Dalam buku Cara Ali Sadikin Menarik Perhatian Presiden Soeharto melalui Petisi 50, sebenarnya ada dua pidato, yakni yang tertulis dan tidak tertulis, pada rapat itu. Pidato yang disebut terakhir disampaikan saat Soeharto sudah turun dari podium, tetapi naik kembali. Tidak diketahui lebih lanjut, apakah perkataan tentang asas pokok dan asas ciri termaktub dalam pidato tertulis atau tidak tertulis.

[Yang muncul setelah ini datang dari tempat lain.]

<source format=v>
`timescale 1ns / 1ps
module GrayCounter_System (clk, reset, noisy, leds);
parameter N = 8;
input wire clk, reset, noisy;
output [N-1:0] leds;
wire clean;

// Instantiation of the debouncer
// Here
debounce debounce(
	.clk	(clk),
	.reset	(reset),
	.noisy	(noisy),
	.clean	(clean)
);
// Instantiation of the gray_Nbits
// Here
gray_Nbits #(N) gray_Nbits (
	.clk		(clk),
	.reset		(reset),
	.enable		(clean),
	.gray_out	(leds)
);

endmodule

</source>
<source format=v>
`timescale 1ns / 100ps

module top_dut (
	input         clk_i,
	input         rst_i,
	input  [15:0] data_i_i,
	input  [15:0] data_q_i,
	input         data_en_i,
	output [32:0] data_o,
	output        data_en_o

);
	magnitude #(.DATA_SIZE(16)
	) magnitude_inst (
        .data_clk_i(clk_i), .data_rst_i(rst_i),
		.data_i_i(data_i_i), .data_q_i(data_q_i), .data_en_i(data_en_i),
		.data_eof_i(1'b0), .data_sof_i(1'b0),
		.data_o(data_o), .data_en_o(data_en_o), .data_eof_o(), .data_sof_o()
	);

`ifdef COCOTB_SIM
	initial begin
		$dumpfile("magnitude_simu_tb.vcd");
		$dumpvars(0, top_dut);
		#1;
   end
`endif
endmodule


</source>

M. Natsir, dikutip melalui buku M. Natsir, Dakwah dan Pemikirannya oleh Thohir Luth, menginterpretasikan bahwa melalui pidato Soeharto dan UU Partai Politik, pemerintah melihat bahwa masih ada partai politik (parpol) yang belum sepenuhnya percaya dengan Pancasila. Melalui pidato di Pekanbaru itu, presiden mengajak ABRI untuk berhati-hati dalam memilih kawan, karena masih ada yang belum berjiwa Pancasila.
Tidak lama setelah pidato itu, Soeharto, pada HUT Kopassus, tepatnya pada 16 April 1980 di Markas ABRI Cijantung, mengatakan dua buah pernyataan kontroversial. Dikutip melalui buku Natsir: Politik Santun di antara Dua Rezim, Soeharto pertama-tama berkata bahwa lebih baik kami culik satu dari dua per tiga anggota MPR yang akan melakukan perubahan Undang-Undang Dasar 1945 agar tidak terjadi kuorum, dan kedua, ia berujar bahwa yang mengkritik saya berarti mengkritik Pancasila.

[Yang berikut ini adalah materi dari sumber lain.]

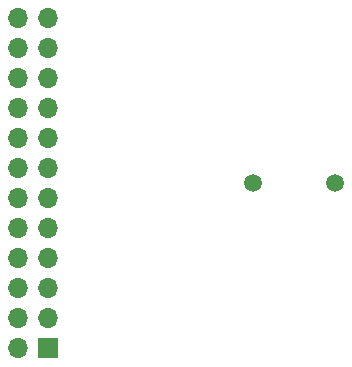
<source format=gbr>
%TF.GenerationSoftware,KiCad,Pcbnew,8.0.3-8.0.3-0~ubuntu23.10.1*%
%TF.CreationDate,2024-10-17T21:53:55-04:00*%
%TF.ProjectId,INA333,494e4133-3333-42e6-9b69-6361645f7063,rev?*%
%TF.SameCoordinates,Original*%
%TF.FileFunction,Soldermask,Bot*%
%TF.FilePolarity,Negative*%
%FSLAX46Y46*%
G04 Gerber Fmt 4.6, Leading zero omitted, Abs format (unit mm)*
G04 Created by KiCad (PCBNEW 8.0.3-8.0.3-0~ubuntu23.10.1) date 2024-10-17 21:53:55*
%MOMM*%
%LPD*%
G01*
G04 APERTURE LIST*
%ADD10C,1.500000*%
%ADD11R,1.700000X1.700000*%
%ADD12O,1.700000X1.700000*%
G04 APERTURE END LIST*
D10*
%TO.C,J3*%
X139945000Y-90005000D03*
X132945000Y-90005000D03*
%TD*%
D11*
%TO.C,J1*%
X115650000Y-103975000D03*
D12*
X113110000Y-103975000D03*
X115650000Y-101435000D03*
X113110000Y-101435000D03*
X115650000Y-98895000D03*
X113110000Y-98895000D03*
X115650000Y-96355000D03*
X113110000Y-96355000D03*
X115650000Y-93815000D03*
X113110000Y-93815000D03*
X115650000Y-91275000D03*
X113110000Y-91275000D03*
X115650000Y-88735000D03*
X113110000Y-88735000D03*
X115650000Y-86195000D03*
X113110000Y-86195000D03*
X115650000Y-83655000D03*
X113110000Y-83655000D03*
X115650000Y-81115000D03*
X113110000Y-81115000D03*
X115650000Y-78575000D03*
X113110000Y-78575000D03*
X115650000Y-76035000D03*
X113110000Y-76035000D03*
%TD*%
M02*

</source>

Dua pernyataan ini, pada akhirnya, memantik lahirnya sebuah petisi, yang dikenal sebagai Petisi 50.
Sudah Kehendak Gusti Allah
Pada 5 Mei 1980, sejumlah 50 orang bersepakat menandantangani sebuah Pernyataan Keprihatinan. Surat pernyataan tersebut, menurut A. Makmur Makka dalam buku Mr. Crack dari Parepare (dikutip melalui VOI), kemudian lebih dikenal dengan Petisi 50.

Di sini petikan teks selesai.